Would a double ever be implicitly converted to an unsigned int in arithmetic expressions?

Question

In C++ Primer, by Stanley B. Lippman, the section on "Implicit Conversions" says that:

  int ival; 
  unsigned int ui;
  float fval;

  fval = ui - ival * 1.0;

ival is converted to double, then multiplied by 1.0. The result is converted to unsigned int, then subtracted by ui. The result is converted to float, then assigned to fval.

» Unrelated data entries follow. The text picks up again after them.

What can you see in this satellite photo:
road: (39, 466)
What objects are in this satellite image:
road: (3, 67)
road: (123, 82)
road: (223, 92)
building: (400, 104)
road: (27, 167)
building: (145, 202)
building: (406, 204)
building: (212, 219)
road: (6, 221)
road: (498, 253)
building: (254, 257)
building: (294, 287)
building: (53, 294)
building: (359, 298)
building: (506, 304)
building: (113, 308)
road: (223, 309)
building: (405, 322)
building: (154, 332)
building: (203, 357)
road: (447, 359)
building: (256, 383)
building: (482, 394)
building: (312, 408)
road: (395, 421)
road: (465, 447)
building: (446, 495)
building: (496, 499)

But I don't think so: I think that in fact ival is converted to double then multiplied by 1.0 then ui is which is of type unsigned int is converted to double not the contrary and then the result of multiplication is subtracted from the converted to converted to double ui value. finally convert this final double value to float and assign it to fval.

To ensure what I say:

ival = 5; 
ui  = 10;
fval = 7.22f;
dval = 3.14;

std::cout << typeid(ui - ival * 1.0).name() << std::endl; // double

std::cout << (ui - ival * 1.7) << std::endl; // 1.5 this proves that the unsigned int ui is converted to double not the contrary that is because C++ preserves precision. otherwise the decimal part is truncated.

Answer 1

Your assumption is correct and the book is wrong.

fval = ui - ival * 1.0;

can be rewritten as

fval = ui - (ival * 1.0);

so that gives us

float = unsigned - (int * double)

The (int * double) becomes a double because of the usual arithmetic conversions giving us

float = unsigned - double

which again results is in a double and we assign that double to the float variable.